• _TÂCHE DONNÉE 1_: Pouvez-vous recopier à l'identique les entrées, depuis la toute première jusqu'à la ligne contenant « building: (64, 475) », celle-ci comprise ?

La réalité du terrain : savoir-faire et savoir-être

Mais qu’en est-il de la réalité du terrain et des compétences actuelles des nouveaux diplômés? La majorité de ceux-ci, au sortir de l’université, maîtrisent un savoir-faire. Ils ont une excellente connaissance des technologies, connaissent les processus, la chaîne de travail, les outils à maîtriser. Cependant, la perception de leur rôle manque souvent de vision. Leur formation ayant davantage été axée sur les tâches à accomplir, ils ne perçoivent pas bien leur rôle essentiel d’expert en appui à la mission de leur institution, lequel exige responsabilisation, initiative, créativité et implication… Il faut aussi « savoir être ».

D’abord, il faut posséder la conscience d’être partie prenante d’un environnement plus grand que soi-même et auquel il est possible de participer afin de l’améliorer tant par ses compétences, sa nature propre, son implication dans la société ou par le travail effectué dans le cadre d’une tâche assignée. Ensuite, il faut développer une vision large de son propre rôle dans la société, être capable de la partager, de l’adapter et de la faire évoluer selon les circonstances et les événements. Il faut comprendre son rôle au sein de l’institution universitaire dont la bibliothèque fait partie et saisir l’impact individuel du travail et de l’implication de chacun au sein de celle-ci. Il faut croire en ses capacités, en son propre travail, mais également avoir foi dans l’institution dans laquelle on oeuvre et dans certains organismes politiques, sociaux, communautaires, économiques. Il faut s’y sentir impliqué et exprimer la volonté de les améliorer.

Il faut développer ses habiletés humaines et sociales. Celles-ci impliquent une capacité et des qualités personnelles permettant d’entrer en relation tant avec des subalternes, des collègues, un patron ou des professeurs avec un respect et une connaissance des niveaux de relation à maintenir et à développer. Elles induisent également une conscience fine de l’autorité institutionnelle sans laquelle un organisme ne peut survivre ainsi que du rôle de chacun dans l’organisation, et ce, sans soumission indue. Elles sous-tendent des habiletés à exprimer, à exposer et à défendre son point de vue en toute liberté et conviction dans le respect de l’environnement de travail et des individus qui en font partie.

Le savoir-être implique noblesse d’âme et humanisme, sens de l’écoute et empathie. Il implique également une volonté de participation à l’amélioration de la société et de la profession, et par conséquent à oeuvrer au sein des associations professionnelles dans un souci de développement des institutions, de la formation et du service au public.

Le savoir-être… une responsabilité de formation partagée?

Comment développe-t-on ce savoir-être? Celui-ci n’exige pas nécessairement des aptitudes extraordinaires, mais plutôt des qualités d’ouverture, de sociabilité, un souci modéré du détail, le désir du travail bien fait et axé sur les résultats. Ces qualités personnelles permettent de motiver et de susciter le changement au sein des équipes, ce dont les institutions ont grandement besoin.

• _TÂCHE DONNÉE 2_: D'après le passage sur le savoir-être, qu'exige le rôle essentiel d'expert en appui à la mission de l'institution ? Énumérez tout ce qui est cité.

• _ENTRÉES DISPONIBLES_:
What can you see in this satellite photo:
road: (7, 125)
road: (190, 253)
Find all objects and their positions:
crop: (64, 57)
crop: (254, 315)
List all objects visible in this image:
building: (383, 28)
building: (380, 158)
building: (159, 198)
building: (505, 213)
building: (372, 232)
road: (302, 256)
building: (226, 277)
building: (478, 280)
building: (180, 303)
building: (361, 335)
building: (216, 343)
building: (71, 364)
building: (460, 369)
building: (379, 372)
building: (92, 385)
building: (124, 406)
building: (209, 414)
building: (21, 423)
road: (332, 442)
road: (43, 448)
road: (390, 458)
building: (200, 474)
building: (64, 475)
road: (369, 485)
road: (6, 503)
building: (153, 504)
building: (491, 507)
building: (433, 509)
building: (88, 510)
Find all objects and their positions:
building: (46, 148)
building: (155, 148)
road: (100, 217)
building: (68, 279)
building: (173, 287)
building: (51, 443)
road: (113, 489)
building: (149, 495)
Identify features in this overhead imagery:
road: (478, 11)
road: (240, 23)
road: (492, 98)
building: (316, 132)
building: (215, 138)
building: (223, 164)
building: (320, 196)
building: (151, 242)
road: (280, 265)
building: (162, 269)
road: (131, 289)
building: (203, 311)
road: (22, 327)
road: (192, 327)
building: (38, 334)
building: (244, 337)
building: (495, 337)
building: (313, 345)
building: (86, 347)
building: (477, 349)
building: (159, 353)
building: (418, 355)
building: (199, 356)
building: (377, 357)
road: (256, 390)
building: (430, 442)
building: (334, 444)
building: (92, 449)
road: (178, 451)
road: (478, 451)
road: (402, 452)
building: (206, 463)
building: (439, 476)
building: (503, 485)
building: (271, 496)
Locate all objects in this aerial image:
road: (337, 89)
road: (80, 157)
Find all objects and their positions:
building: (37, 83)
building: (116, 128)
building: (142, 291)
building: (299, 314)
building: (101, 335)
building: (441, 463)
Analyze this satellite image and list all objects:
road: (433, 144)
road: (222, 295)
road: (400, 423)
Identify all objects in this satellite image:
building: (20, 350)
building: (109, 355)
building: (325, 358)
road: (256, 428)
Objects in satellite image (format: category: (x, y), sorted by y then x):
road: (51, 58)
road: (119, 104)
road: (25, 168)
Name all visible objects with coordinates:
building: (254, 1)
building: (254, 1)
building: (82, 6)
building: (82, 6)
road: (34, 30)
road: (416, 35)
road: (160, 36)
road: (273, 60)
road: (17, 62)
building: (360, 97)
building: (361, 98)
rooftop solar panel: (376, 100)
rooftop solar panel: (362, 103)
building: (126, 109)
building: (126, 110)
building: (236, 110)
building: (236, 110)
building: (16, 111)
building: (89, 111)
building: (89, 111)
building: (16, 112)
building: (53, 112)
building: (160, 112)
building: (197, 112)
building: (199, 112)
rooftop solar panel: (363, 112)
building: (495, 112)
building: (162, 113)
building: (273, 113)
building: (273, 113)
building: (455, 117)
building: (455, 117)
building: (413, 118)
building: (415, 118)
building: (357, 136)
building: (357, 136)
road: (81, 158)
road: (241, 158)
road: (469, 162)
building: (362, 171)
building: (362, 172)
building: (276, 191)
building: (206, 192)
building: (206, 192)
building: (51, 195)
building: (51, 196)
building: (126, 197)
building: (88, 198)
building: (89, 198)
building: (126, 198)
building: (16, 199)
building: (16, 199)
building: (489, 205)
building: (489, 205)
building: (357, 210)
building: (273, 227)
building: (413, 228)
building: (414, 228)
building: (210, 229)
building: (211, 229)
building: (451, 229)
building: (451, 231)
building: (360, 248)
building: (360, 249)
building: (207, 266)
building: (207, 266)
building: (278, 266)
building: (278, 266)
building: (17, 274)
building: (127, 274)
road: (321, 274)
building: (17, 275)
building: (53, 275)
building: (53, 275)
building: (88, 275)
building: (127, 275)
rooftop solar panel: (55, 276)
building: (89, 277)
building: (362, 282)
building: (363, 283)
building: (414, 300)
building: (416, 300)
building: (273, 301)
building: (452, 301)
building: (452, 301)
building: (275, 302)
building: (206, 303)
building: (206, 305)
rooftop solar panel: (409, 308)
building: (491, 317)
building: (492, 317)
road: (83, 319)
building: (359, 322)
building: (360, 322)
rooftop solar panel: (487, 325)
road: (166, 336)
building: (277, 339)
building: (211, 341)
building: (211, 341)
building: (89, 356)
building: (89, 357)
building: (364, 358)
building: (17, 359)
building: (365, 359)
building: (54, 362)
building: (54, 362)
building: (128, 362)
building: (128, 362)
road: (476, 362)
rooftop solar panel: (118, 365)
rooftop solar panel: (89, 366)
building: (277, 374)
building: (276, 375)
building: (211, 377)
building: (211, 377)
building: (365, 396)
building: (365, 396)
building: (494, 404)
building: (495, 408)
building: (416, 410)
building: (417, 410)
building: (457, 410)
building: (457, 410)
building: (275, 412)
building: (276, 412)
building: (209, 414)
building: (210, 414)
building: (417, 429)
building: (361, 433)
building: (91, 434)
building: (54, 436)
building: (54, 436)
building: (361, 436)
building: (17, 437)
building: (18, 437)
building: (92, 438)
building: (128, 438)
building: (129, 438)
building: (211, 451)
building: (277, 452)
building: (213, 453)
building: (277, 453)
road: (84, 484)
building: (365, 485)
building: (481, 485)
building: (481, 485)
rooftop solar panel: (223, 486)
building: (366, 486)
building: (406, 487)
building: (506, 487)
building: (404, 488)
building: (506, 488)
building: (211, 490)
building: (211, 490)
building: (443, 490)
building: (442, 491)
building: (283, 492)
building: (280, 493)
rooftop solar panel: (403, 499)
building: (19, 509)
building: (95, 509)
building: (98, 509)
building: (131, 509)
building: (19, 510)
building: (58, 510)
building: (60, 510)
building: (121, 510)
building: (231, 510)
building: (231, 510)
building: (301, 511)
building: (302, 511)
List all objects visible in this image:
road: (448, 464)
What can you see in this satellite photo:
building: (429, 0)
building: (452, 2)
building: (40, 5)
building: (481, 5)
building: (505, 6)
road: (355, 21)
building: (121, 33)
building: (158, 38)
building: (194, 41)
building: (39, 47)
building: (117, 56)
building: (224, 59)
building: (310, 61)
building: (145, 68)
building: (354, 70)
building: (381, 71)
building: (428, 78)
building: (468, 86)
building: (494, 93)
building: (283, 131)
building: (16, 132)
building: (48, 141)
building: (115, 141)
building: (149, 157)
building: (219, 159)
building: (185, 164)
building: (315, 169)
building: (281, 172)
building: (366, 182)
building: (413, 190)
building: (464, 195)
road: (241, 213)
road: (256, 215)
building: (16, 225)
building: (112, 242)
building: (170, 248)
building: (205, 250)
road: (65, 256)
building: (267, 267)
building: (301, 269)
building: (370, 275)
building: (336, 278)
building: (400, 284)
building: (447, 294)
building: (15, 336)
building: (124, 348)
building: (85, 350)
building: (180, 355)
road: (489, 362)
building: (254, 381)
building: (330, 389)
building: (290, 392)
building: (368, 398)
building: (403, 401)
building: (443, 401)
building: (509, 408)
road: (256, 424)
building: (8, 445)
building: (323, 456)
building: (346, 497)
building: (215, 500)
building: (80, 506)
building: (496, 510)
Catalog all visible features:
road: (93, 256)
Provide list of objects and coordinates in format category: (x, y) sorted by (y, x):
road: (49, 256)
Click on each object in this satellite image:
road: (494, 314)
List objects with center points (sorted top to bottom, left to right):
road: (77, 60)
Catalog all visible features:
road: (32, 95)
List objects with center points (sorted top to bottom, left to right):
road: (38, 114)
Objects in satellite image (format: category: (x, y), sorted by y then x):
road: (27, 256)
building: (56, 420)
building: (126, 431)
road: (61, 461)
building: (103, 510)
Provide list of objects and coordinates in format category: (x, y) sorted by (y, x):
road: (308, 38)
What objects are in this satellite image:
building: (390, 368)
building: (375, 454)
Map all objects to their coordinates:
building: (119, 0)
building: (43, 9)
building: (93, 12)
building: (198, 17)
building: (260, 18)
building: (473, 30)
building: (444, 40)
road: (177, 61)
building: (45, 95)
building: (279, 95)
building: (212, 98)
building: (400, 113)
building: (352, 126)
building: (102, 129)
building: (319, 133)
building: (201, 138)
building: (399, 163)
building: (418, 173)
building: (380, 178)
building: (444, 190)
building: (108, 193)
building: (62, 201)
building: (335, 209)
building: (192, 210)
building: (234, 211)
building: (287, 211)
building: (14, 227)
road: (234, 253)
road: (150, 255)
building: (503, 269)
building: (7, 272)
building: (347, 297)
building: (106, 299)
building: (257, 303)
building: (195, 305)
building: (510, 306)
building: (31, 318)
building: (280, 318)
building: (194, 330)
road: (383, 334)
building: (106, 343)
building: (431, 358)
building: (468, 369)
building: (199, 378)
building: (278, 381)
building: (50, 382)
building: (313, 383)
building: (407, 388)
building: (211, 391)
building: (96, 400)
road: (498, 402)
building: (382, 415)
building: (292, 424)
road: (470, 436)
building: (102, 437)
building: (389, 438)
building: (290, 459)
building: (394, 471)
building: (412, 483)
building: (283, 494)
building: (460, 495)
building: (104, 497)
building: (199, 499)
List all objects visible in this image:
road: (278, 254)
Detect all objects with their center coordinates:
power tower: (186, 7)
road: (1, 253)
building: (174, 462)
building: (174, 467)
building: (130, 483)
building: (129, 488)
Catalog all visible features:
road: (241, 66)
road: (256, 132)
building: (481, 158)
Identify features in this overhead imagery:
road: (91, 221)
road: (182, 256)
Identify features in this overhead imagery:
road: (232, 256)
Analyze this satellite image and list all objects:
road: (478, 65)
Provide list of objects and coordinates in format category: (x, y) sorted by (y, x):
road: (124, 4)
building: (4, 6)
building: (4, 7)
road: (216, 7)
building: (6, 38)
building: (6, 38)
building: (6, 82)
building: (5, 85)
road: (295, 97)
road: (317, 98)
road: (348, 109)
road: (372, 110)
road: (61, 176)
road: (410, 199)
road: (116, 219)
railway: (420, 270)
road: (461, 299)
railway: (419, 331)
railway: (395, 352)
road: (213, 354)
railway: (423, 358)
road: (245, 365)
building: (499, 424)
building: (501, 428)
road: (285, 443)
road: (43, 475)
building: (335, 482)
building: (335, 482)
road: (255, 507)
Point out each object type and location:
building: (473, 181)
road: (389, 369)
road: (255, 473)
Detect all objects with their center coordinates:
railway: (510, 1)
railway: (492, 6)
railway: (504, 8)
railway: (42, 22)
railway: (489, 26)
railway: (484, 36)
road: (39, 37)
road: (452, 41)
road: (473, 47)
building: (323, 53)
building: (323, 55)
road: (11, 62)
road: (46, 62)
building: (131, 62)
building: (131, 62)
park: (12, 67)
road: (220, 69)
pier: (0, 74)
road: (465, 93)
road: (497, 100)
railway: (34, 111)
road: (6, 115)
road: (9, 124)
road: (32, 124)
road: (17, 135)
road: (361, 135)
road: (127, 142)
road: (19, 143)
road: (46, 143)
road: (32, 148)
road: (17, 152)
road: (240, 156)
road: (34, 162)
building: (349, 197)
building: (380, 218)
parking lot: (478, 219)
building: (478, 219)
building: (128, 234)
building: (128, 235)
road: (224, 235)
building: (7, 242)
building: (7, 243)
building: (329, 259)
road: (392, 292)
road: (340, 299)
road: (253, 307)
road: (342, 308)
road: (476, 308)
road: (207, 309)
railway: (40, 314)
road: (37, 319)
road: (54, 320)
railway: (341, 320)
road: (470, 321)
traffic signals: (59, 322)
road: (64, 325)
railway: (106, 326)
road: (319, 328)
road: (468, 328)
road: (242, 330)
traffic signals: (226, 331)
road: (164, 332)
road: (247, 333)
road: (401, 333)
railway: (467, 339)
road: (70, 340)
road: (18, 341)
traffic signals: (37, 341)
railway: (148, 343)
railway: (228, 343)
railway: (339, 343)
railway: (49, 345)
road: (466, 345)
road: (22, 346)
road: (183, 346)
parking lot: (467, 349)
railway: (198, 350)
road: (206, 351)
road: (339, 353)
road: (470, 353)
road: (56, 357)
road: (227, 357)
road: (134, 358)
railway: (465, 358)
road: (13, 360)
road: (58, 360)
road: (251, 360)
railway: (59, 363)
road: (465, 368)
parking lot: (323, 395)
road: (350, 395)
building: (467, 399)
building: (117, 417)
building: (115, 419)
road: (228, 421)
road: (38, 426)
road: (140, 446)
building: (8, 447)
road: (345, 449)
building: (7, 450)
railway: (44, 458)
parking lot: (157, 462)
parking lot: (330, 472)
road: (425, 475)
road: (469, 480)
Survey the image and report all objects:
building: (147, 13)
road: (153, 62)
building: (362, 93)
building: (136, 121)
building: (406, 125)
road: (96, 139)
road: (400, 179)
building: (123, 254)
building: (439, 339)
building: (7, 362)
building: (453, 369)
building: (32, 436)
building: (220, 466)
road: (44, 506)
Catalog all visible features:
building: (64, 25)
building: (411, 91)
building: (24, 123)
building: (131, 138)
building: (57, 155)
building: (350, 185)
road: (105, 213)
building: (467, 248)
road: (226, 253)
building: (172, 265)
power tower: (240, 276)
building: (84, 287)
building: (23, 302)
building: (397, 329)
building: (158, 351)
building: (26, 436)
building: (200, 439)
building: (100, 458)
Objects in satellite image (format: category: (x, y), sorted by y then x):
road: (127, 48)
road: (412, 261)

• _RÉPONSE RÉDIGÉE 1_:
What can you see in this satellite photo:
road: (7, 125)
road: (190, 253)
Find all objects and their positions:
crop: (64, 57)
crop: (254, 315)
List all objects visible in this image:
building: (383, 28)
building: (380, 158)
building: (159, 198)
building: (505, 213)
building: (372, 232)
road: (302, 256)
building: (226, 277)
building: (478, 280)
building: (180, 303)
building: (361, 335)
building: (216, 343)
building: (71, 364)
building: (460, 369)
building: (379, 372)
building: (92, 385)
building: (124, 406)
building: (209, 414)
building: (21, 423)
road: (332, 442)
road: (43, 448)
road: (390, 458)
building: (200, 474)
building: (64, 475)

• _RÉPONSE RÉDIGÉE 2_: Responsabilisation, initiative, créativité et implication.